Job item
Rewrite the rows below, substituting "Cookie-Dateien" for each occurrence of "Cookies" and leaving everything else unchanged.
Supplied material: Begin
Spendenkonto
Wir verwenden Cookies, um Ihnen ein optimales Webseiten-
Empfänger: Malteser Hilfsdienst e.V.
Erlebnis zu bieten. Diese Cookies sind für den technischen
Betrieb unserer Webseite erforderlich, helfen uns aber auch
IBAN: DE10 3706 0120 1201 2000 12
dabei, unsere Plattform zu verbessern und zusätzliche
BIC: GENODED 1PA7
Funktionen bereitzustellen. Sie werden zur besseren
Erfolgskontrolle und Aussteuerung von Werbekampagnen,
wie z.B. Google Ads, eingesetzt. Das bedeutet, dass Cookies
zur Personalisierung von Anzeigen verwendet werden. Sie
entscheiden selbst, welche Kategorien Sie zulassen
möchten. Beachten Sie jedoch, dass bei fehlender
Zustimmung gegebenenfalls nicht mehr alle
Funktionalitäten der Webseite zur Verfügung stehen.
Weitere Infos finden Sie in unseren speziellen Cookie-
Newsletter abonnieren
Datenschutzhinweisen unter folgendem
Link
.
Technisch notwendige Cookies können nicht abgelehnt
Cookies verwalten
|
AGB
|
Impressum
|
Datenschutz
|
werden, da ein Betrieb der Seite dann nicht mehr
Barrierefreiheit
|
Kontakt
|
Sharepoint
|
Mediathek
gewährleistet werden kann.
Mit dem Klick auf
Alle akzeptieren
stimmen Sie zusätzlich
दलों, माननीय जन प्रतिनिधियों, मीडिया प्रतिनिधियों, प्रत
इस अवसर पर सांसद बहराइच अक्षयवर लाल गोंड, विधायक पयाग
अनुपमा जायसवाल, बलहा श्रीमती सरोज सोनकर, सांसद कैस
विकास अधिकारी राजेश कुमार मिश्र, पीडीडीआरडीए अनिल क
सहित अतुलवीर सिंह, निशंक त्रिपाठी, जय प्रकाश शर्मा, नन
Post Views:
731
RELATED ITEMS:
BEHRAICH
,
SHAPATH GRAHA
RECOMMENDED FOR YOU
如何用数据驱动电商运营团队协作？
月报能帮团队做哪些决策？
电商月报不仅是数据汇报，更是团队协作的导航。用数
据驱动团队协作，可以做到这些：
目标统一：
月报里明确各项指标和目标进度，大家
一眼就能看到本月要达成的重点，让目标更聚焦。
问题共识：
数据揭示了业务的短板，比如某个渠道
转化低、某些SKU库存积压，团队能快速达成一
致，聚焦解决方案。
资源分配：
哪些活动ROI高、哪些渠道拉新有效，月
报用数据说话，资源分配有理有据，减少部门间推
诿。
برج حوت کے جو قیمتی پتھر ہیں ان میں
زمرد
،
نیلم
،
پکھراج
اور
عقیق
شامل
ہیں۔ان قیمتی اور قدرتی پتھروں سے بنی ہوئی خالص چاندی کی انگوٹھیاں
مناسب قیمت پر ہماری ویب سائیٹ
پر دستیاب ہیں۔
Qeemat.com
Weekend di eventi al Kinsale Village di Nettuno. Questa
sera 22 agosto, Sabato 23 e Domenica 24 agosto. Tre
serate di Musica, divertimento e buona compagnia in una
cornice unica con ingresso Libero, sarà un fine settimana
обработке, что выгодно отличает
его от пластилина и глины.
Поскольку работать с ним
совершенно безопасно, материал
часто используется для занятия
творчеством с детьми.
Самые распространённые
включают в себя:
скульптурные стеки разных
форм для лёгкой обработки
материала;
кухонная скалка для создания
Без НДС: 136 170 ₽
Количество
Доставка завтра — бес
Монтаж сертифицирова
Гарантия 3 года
Supplied material: End
Response
Spendenkonto
Wir verwenden Cookie-Dateien, um Ihnen ein optimales Webseiten-
Empfänger: Malteser Hilfsdienst e.V.
Erlebnis zu bieten. Diese Cookie-Dateien sind für den technischen
Betrieb unserer Webseite erforderlich, helfen uns aber auch
IBAN: DE10 3706 0120 1201 2000 12
dabei, unsere Plattform zu verbessern und zusätzliche
BIC: GENODED 1PA7
Funktionen bereitzustellen. Sie werden zur besseren
Erfolgskontrolle und Aussteuerung von Werbekampagnen,
wie z.B. Google Ads, eingesetzt. Das bedeutet, dass Cookie-Dateien
zur Personalisierung von Anzeigen verwendet werden. Sie
entscheiden selbst, welche Kategorien Sie zulassen
möchten. Beachten Sie jedoch, dass bei fehlender
Zustimmung gegebenenfalls nicht mehr alle
Funktionalitäten der Webseite zur Verfügung stehen.
Weitere Infos finden Sie in unseren speziellen Cookie-
Newsletter abonnieren
Datenschutzhinweisen unter folgendem
Link
.
Technisch notwendige Cookie-Dateien können nicht abgelehnt
Cookie-Dateien verwalten
|
AGB
|
Impressum
|
Datenschutz
|
werden, da ein Betrieb der Seite dann nicht mehr
Barrierefreiheit
|
Kontakt
|
Sharepoint
|
Mediathek
gewährleistet werden kann.
Mit dem Klick auf
Alle akzeptieren
stimmen Sie zusätzlich
दलों, माननीय जन प्रतिनिधियों, मीडिया प्रतिनिधियों, प्रत
इस अवसर पर सांसद बहराइच अक्षयवर लाल गोंड, विधायक पयाग
अनुपमा जायसवाल, बलहा श्रीमती सरोज सोनकर, सांसद कैस
विकास अधिकारी राजेश कुमार मिश्र, पीडीडीआरडीए अनिल क
सहित अतुलवीर सिंह, निशंक त्रिपाठी, जय प्रकाश शर्मा, नन
Post Views:
731
RELATED ITEMS:
BEHRAICH
,
SHAPATH GRAHA
RECOMMENDED FOR YOU
如何用数据驱动电商运营团队协作？
月报能帮团队做哪些决策？
电商月报不仅是数据汇报，更是团队协作的导航。用数
据驱动团队协作，可以做到这些：
目标统一：
月报里明确各项指标和目标进度，大家
一眼就能看到本月要达成的重点，让目标更聚焦。
问题共识：
数据揭示了业务的短板，比如某个渠道
转化低、某些SKU库存积压，团队能快速达成一
致，聚焦解决方案。
资源分配：
哪些活动ROI高、哪些渠道拉新有效，月
报用数据说话，资源分配有理有据，减少部门间推
诿。
برج حوت کے جو قیمتی پتھر ہیں ان میں
زمرد
،
نیلم
،
پکھراج
اور
عقیق
شامل
ہیں۔ان قیمتی اور قدرتی پتھروں سے بنی ہوئی خالص چاندی کی انگوٹھیاں
مناسب قیمت پر ہماری ویب سائیٹ
پر دستیاب ہیں۔
Qeemat.com
Weekend di eventi al Kinsale Village di Nettuno. Questa
sera 22 agosto, Sabato 23 e Domenica 24 agosto. Tre
serate di Musica, divertimento e buona compagnia in una
cornice unica con ingresso Libero, sarà un fine settimana
обработке, что выгодно отличает
его от пластилина и глины.
Поскольку работать с ним
совершенно безопасно, материал
часто используется для занятия
творчеством с детьми.
Самые распространённые
включают в себя:
скульптурные стеки разных
форм для лёгкой обработки
материала;
кухонная скалка для создания
Без НДС: 136 170 ₽
Количество
Доставка завтра — бес
Монтаж сертифицирова
Гарантия 3 года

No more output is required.